Why are leadership books so popular? Because leadership -- great leadership -- is rare today. Sadly, this is true nowhere more than in the IT industry.
In a continuing effort to map the leadership landscape, the IT Leadership Academy recently asked 300-plus first-level IT executives (those who report to the CIO), second-level executives (who report to the first level) and third-level executives the following questions:
1. What percentage of your IT career would you say you were well led?
2. How do you spend your time? If you could change where you spend your time, what would you spend more time on? Less time on?
On the first question, we were so surprised with the responses that we double-checked to make sure we were listening correctly. But it's true: 20 percent said they were never well led, 5 percent said they were well led for more than half of their career, 10 percent said they were well led about a third of their career and 65 percent said they were well led less than 20 percent of their career.
Corroborating the responses to the first question is what I consider a mind-blowing statistic derived from the second question: 75 percent of the first-level executives said they wanted to spend less time with their bosses. A significant percentage wanted to spend a lot less time, with some going to the extreme of wanting to spend no time at all, with the CIO. Some context has to be considered: Just about everyone surveyed wanted to spend more time with customers, whether that meant line-of-business executives or real cash-money customers. Assuming that people were rational in their responses -- that is, they wanted to spend more time on higher-value activities -- the question becomes, Why don't IT workers find time spent with their bosses a higher-value activity?
This brings to mind the thinking of the late James Freedman, former president of Dartmouth College. He once wrote that American college students were rich in idealism and altruism but poor in role models. "They are not so much indifferent to idealism as uninspired by their elders," he said. The same situation appears to be true in IT shops around the world.
What do I read into the survey results? That IT leadership has to be inspirational -- it has to be bigger than life and much bigger than make-the-numbers-this-quarter whack-a-mole.
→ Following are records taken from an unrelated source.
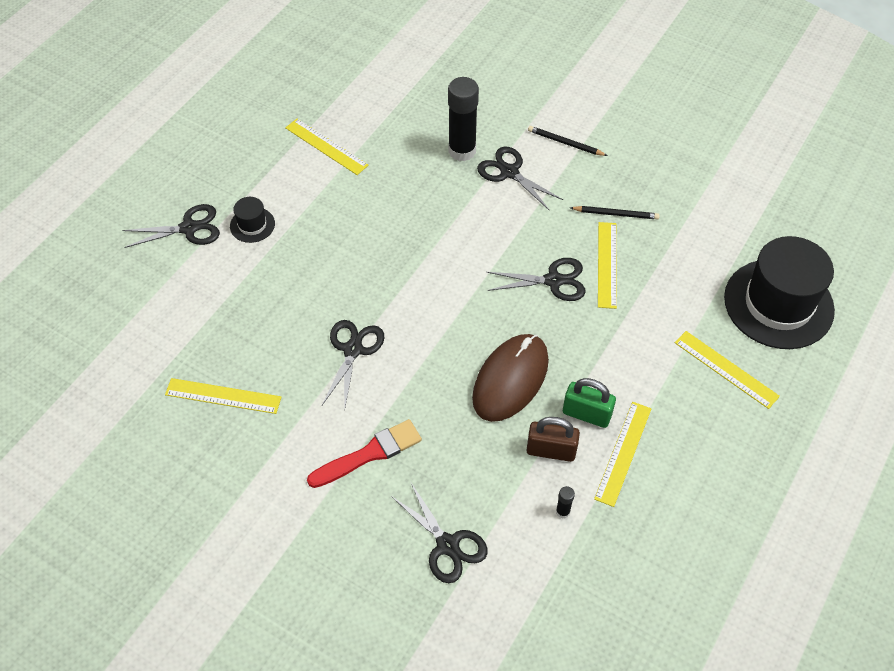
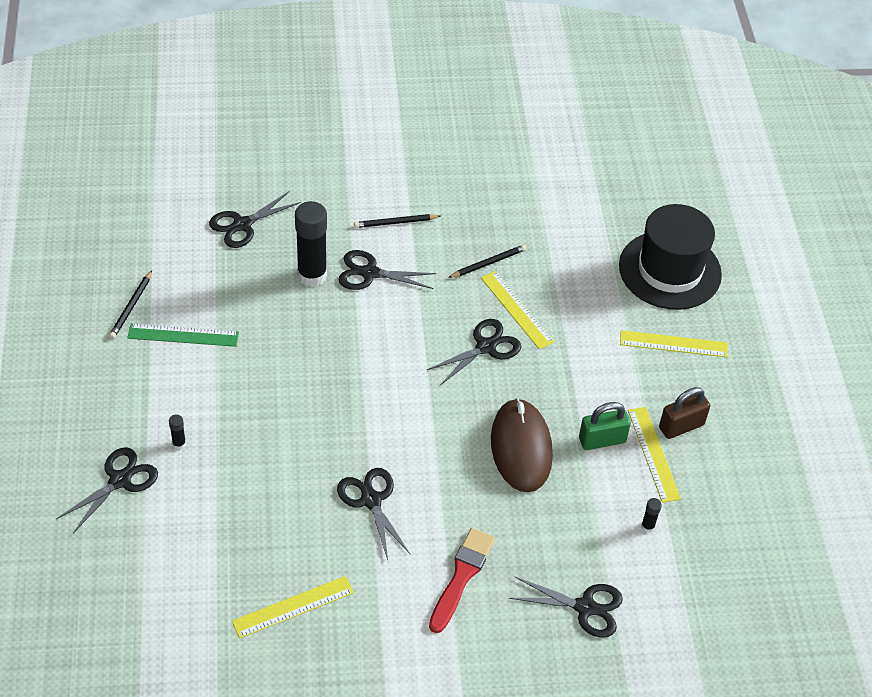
camera: 40 degrees left, 5 degrees down
(252, 225) = (179, 444): black hat -> black glue stick
(308, 106) = (131, 306): none -> black pencil
(326, 146) = (183, 335): yellow ruler -> green ruler
(442, 86) = (242, 225): none -> black scissors
(551, 450) = (599, 485): brown padlock -> brown padlock (681, 426)

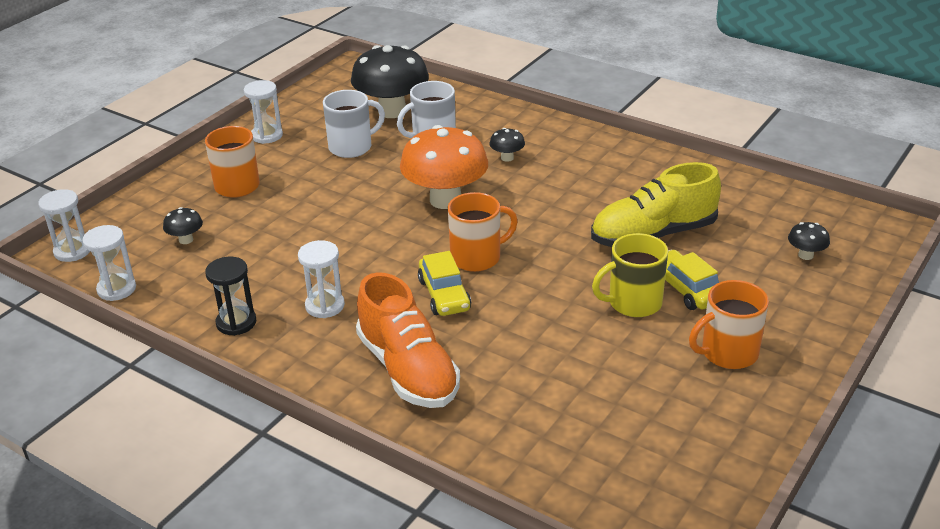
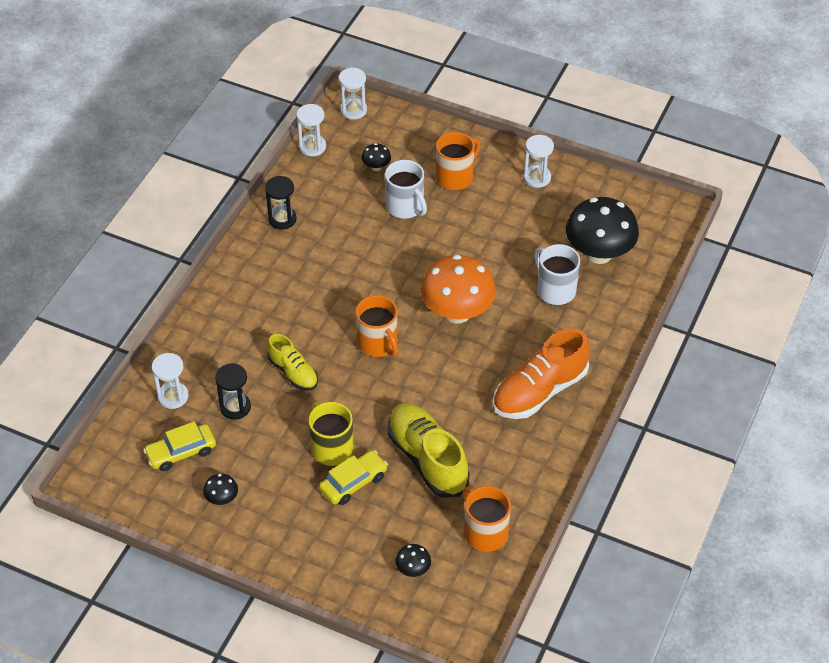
camera: 80 degrees right, 15 degrees up
(325, 306) = (306, 263): white hourglass -> white hourglass (173, 396)
(352, 147) = (529, 237): white mug -> white mug (405, 207)
(408, 370) = (240, 321): orange shoe -> orange shoe (539, 391)
(444, 295) = (327, 330): yellow car -> yellow car (181, 452)
(507, 158) = (533, 347): black mushroom -> black mushroom (222, 499)
(508, 327) = (293, 372): none -> yellow shoe
(558, 382) = (235, 407): none -> black hourglass
(727, 353) = (276, 509): orange mug -> orange mug (485, 532)

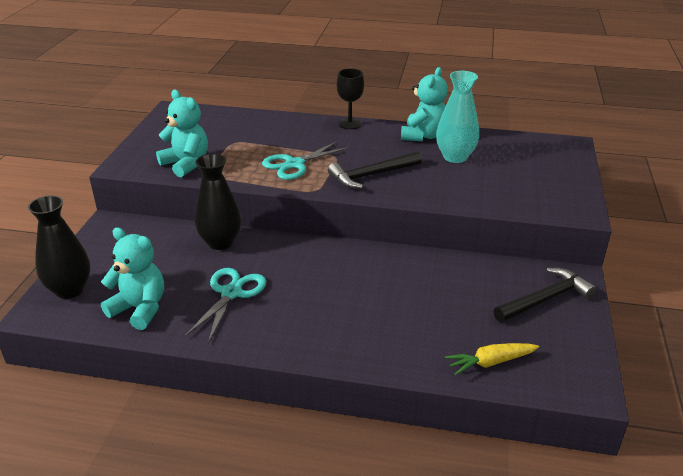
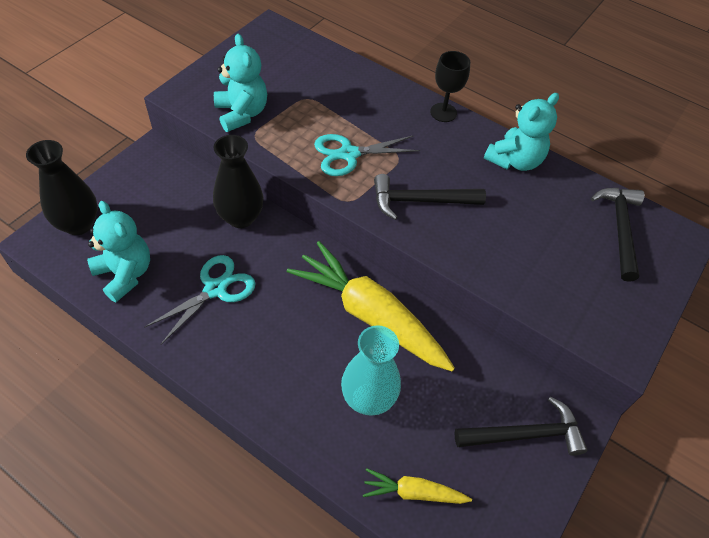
camera: 20 degrees right, 20 degrees up
(374, 268) = (369, 315): none -> yellow carrot
(455, 157) = (530, 207): turquoise vase -> turquoise vase (368, 398)
(525, 151) = (620, 229): none -> black hammer

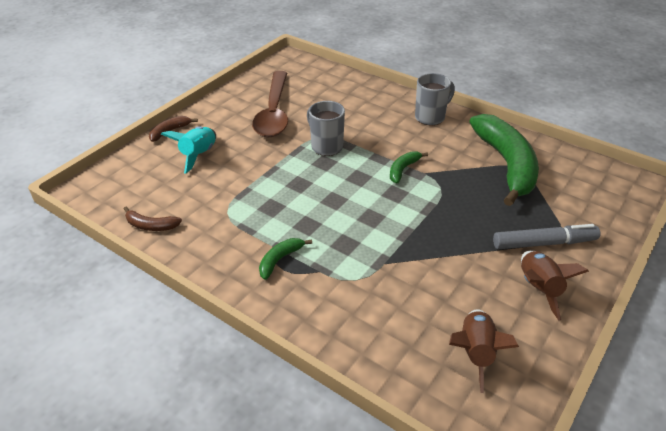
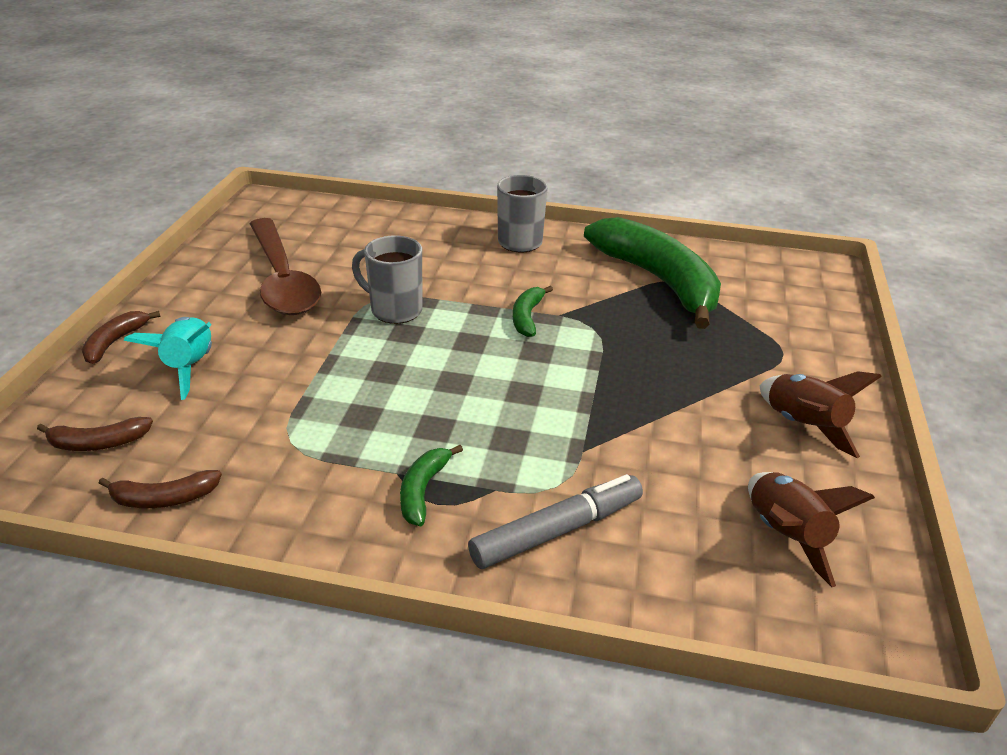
camera: 25 degrees left, 5 degrees down
(135, 187) = (98, 443): none -> brown banana
(544, 243) = (770, 367): grey marker -> grey marker (557, 531)

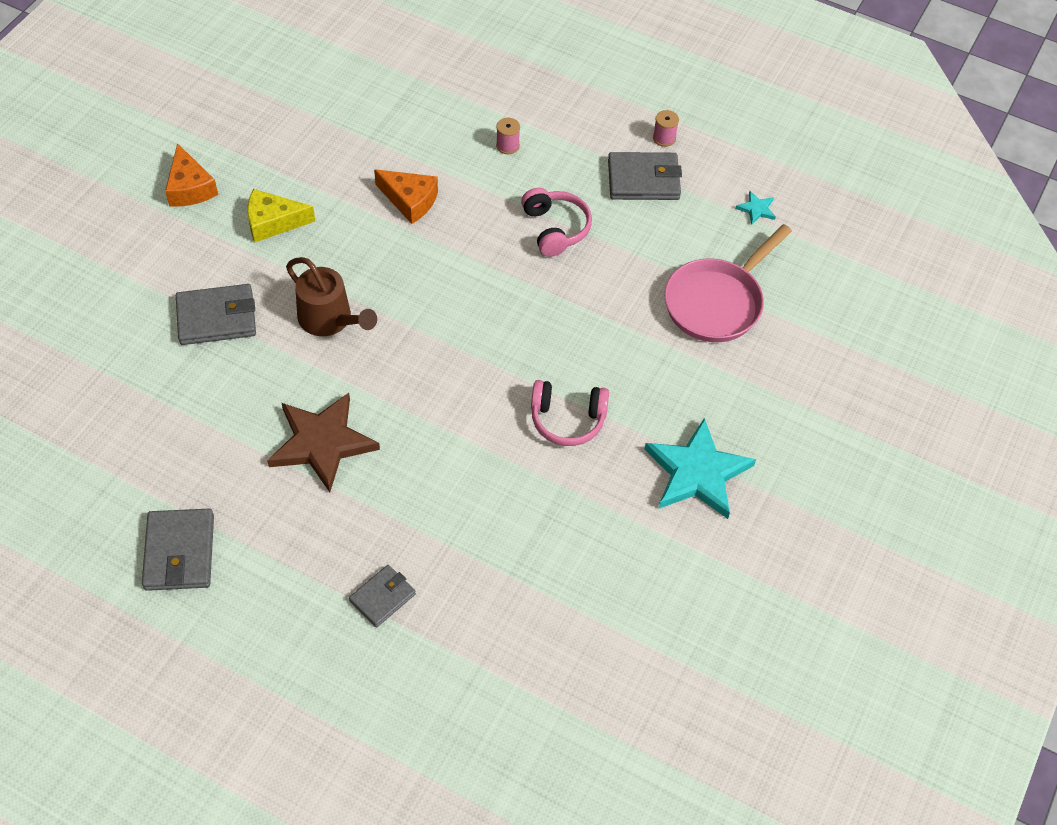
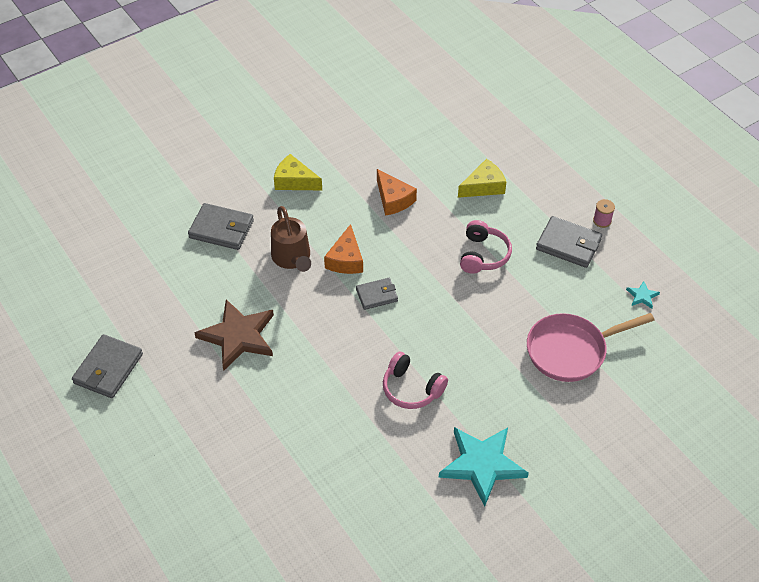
camera: 30 degrees right, 5 degrees down
(190, 188) = (255, 140): orange cheese -> orange cheese (346, 259)
(382, 597) = (215, 454): grey wallet -> grey wallet (377, 295)
(507, 146) = (484, 186): pink spool -> yellow cheese

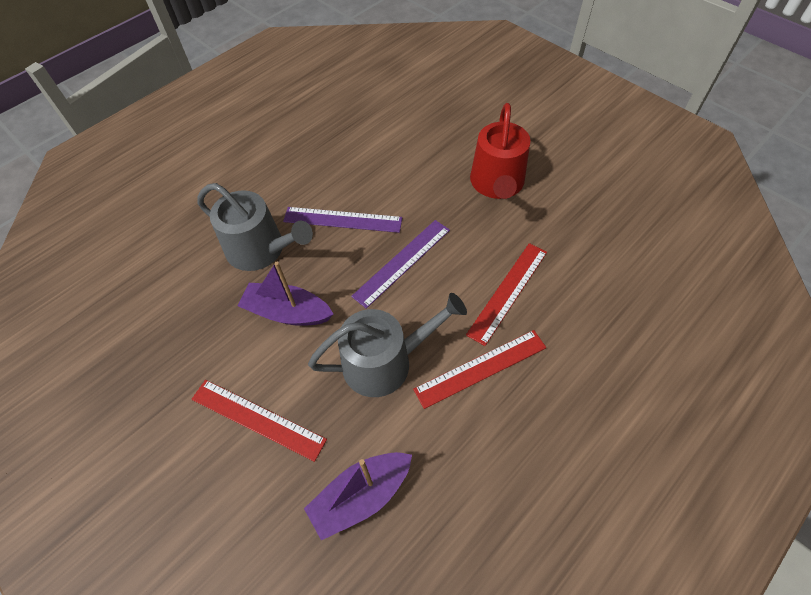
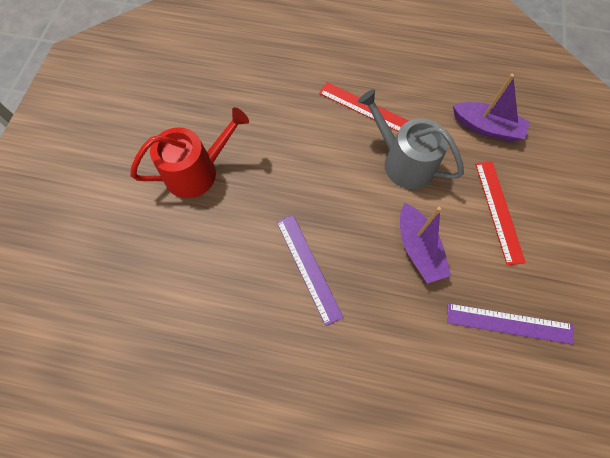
camera: 125 degrees left, 10 degrees up
(261, 249) = (382, 314): grey watering can -> none
(402, 262) = (319, 196): purple ruler -> purple ruler (509, 323)
(508, 292) = (299, 119): red ruler -> none

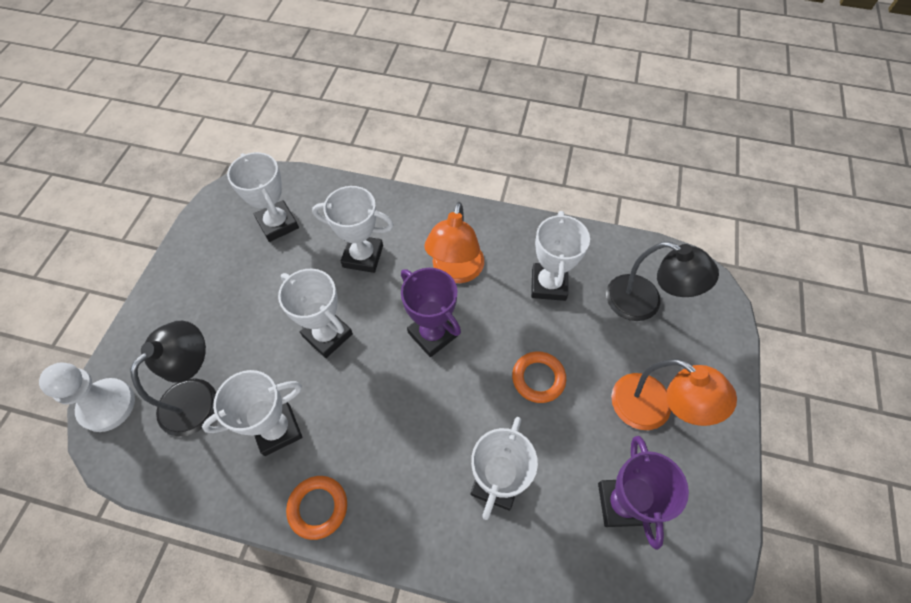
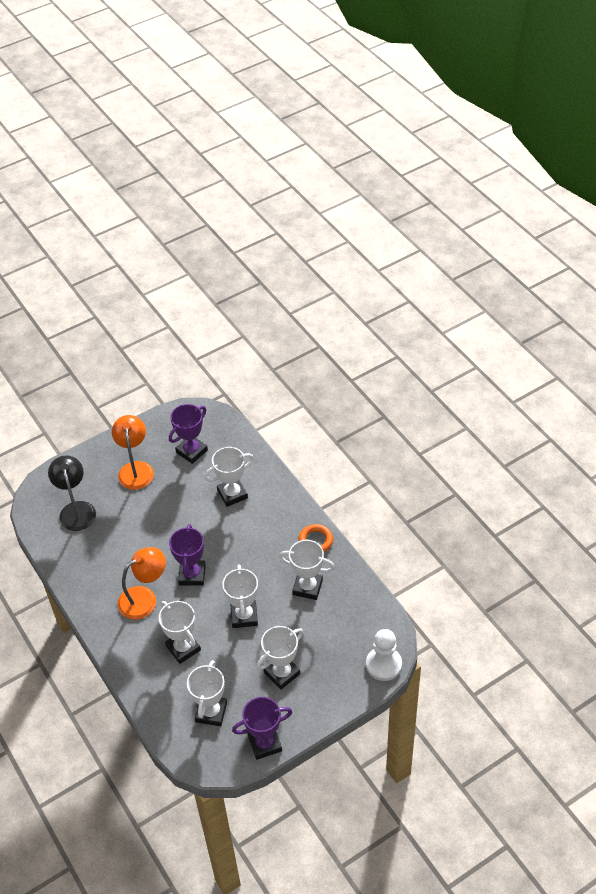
camera: 135 degrees left, 10 degrees down
(198, 235) = (265, 743): none -> purple trophy
(198, 396) = (334, 634): black lamp -> none
(538, 378) = (167, 517): orange ring -> none
(548, 284) = (107, 554): white trophy -> white trophy (282, 673)

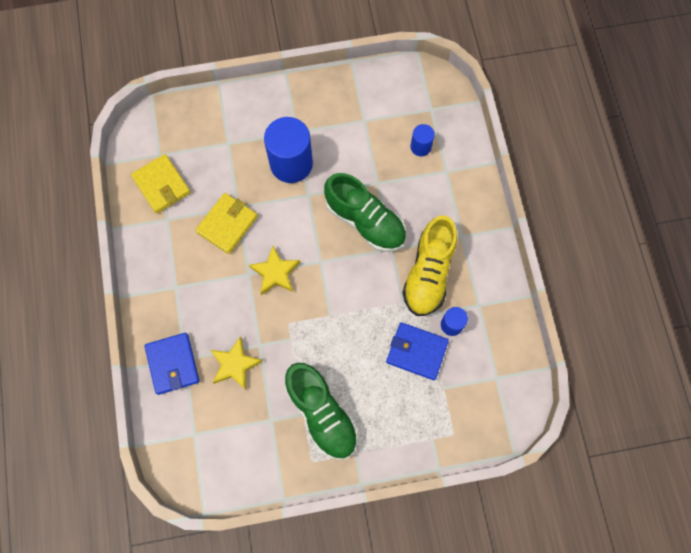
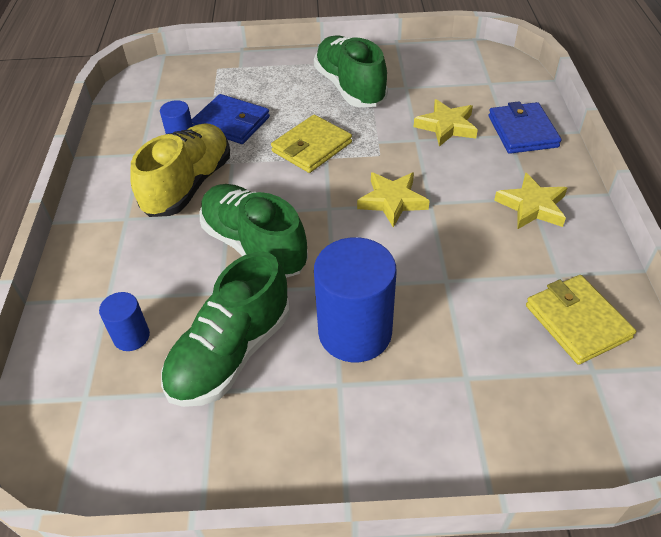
camera: 170 degrees left, 25 degrees down
(176, 278) = (532, 206): none -> yellow star
(227, 224) = (462, 259): yellow wallet -> yellow wallet (311, 147)
(360, 143) = (231, 353): none -> green shoe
Some CIOs have figured this out and are ready to ride with the CIO Posse. (Some background: The CIO Posse is what a group of CIO emeriti call themselves. They are regular participants in the CIO Boot Camp, a program focused on upgrading the leadership skills of those who would lead IT in their corporations.) We asked the CIO Posse what their biggest surprise was when they first sat in the CIO hot seat. To a person, they said it was the shock of realizing that "I had to be bigger than me." They had to be bigger than Tom (Mantz, formerly of Praxair), Bruce (Barnes, formerly of Nationwide Financial Services), Ken (Harris, formerly of Pepsi, Nike and The Gap), or Anita (Ward, formerly of Safelite AutoGlass). They had to take on the persona of a leader. They had to become bigger than life, recognizing that everything they said or did -- every gesture, word and facial expression -- sent a message and set a tone.
The days of the CIO as your best pal are over. It is time to lead!